(DOCUMENT TEXT)
Effects of centrally administered orexin-B and orexin-A: a role for orexin-1 receptors in orexin-B-induced hyperactivity

. Rationale: Orexin-A and orexin-B are hypothalamic neuropeptides derived from a 130-amino acid precursor, prepro-orexin, and are potent agonists at both the orexin-1 (OX 1 ) and orexin-2 (OX 2 ) receptors. Orexin-A has been ascribed a number of in vivo functions in the rat after intracerebroventricular (ICV) administration, including hyperphagia, neuroendocrine modulation and a role in the regulation of sleep-wake function. The in vivo role of orexin-B is not as clear. Objectives: To investigate the behavioural, endocrine and neurochemical effects of orexin-B in in-vivo tests. In a number of experiments, these effects were compared with those of orexin-A. Methods: Experiments were carried out in male, Sprague-Dawley rats with a guide cannula directed towards the lateral ventricle. The effects of orexin-B (ICV) upon grooming behaviour were compared with those of orexin-A. The effects of orexin-B upon the motor activity response to both novel and familiar environments were assessed in an automated activity monitor. Orexin-B was tested upon startle reactivity and body temperature. Further, plasma hormones and [DOPAC+HVA]/[DA] and [5-HIAA]/[5-HT] ratios in six brain areas were measured 40 min post-orexin-B or orexin-A. Results: The clearest behavioural response to orexin-B was increased motor activity in both novel and familiar environments. Orexin-B-induced hyperactivity was blocked by an OX 1 receptor antagonist, SB-334867-A, implicating OX 1 receptors in this behavioural response. In common with orexin-A, orexin-B reduced plasma prolactin and failed to influence startle reactivity. However, in contrast with orexin-A, orexin-B increased head grooming but failed to cause a robust whole body grooming response or increase plasma corticosterone levels. Further, orexin-B, but not orexin-A, increased plasma TSH and increased hypothalamic and striatal [5-HIAA]/[5-HT] ratios. Conclusions: The present study has demonstrated a number of behavioural, neuroendocrine and neurochemical effects of orexin-B that distinguish it from orexin-A. Further, we have demonstrated a role for OX 1 receptors in the actions of orexin-B upon motor activity.

(RECORD EXCERPTS)
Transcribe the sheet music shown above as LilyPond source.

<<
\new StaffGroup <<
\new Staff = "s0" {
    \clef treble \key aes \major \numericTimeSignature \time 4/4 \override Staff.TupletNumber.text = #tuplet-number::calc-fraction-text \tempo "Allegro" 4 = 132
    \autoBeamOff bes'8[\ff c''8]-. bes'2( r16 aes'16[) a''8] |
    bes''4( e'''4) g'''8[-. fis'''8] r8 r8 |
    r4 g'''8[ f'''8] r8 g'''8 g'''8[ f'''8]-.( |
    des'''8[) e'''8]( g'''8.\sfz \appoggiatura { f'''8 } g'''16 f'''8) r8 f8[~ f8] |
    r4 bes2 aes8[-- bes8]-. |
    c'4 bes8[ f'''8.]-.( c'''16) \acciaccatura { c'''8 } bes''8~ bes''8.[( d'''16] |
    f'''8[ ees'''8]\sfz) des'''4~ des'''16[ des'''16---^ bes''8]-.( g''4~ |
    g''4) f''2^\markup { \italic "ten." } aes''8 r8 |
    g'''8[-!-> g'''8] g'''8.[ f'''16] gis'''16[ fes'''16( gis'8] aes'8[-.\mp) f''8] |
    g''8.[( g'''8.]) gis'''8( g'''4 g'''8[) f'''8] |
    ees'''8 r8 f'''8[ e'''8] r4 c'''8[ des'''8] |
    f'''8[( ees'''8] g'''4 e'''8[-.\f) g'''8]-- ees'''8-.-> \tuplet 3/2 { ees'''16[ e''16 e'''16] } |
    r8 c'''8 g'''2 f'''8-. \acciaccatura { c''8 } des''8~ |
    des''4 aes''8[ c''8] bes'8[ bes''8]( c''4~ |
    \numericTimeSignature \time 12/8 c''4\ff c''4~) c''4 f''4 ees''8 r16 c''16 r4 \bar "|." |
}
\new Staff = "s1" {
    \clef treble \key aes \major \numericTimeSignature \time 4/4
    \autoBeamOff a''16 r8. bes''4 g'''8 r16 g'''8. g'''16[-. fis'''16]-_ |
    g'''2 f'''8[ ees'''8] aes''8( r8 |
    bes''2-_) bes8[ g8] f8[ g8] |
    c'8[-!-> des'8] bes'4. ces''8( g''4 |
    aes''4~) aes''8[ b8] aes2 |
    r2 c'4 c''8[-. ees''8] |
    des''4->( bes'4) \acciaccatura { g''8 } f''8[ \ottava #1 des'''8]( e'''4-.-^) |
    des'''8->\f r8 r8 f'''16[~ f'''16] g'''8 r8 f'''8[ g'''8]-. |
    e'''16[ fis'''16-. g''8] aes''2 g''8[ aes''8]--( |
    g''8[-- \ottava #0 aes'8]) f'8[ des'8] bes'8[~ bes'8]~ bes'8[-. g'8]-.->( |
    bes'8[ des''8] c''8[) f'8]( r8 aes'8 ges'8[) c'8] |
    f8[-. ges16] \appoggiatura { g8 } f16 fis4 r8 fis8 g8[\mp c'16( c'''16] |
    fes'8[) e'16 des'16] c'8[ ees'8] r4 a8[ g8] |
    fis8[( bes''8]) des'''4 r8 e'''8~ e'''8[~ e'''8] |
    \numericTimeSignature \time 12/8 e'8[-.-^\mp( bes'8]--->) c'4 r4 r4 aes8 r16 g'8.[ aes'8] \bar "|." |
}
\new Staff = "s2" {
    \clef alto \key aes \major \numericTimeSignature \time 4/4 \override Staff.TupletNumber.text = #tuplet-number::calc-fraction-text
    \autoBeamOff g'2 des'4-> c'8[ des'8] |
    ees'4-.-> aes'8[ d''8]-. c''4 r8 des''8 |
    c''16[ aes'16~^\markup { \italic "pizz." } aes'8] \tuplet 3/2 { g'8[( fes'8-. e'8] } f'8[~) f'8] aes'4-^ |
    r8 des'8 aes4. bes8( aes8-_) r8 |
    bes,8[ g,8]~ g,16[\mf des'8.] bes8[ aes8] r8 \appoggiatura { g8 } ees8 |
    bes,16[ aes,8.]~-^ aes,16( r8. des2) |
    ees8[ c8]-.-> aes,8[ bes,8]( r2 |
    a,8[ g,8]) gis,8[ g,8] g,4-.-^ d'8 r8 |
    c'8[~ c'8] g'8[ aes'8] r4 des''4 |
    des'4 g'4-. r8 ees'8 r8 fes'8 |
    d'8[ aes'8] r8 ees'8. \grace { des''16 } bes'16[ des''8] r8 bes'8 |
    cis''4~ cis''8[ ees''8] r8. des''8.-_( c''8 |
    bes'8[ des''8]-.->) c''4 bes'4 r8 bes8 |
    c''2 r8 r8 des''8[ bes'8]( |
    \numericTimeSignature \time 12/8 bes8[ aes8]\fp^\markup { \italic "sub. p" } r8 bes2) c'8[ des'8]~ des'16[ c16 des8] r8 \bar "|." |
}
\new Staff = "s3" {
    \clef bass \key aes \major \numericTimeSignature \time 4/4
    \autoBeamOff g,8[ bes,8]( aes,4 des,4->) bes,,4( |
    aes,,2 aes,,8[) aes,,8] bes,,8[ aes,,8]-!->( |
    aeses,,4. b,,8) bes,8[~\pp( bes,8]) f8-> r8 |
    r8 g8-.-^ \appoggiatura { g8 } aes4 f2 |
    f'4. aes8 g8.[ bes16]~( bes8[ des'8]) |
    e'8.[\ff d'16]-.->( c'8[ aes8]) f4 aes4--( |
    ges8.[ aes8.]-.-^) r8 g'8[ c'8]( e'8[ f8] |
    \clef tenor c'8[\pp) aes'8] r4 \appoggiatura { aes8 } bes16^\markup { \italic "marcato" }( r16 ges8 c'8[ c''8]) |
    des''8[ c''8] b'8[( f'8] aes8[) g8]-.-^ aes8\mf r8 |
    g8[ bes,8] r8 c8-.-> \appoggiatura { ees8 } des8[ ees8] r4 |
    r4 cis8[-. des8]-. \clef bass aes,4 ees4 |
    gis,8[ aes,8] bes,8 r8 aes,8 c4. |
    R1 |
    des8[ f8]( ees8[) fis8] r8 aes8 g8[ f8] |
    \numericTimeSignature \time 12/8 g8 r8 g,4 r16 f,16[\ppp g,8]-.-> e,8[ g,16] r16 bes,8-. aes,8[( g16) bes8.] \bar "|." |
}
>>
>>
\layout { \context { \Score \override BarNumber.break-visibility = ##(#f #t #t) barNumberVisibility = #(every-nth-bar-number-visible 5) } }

(ASSIGNMENT) In the abstract on orexin-B, which compound blocked the hyperactivity induced by orexin-B?

(EXERCISE SOLUTION) SB-334867-A, an OX 1 receptor antagonist.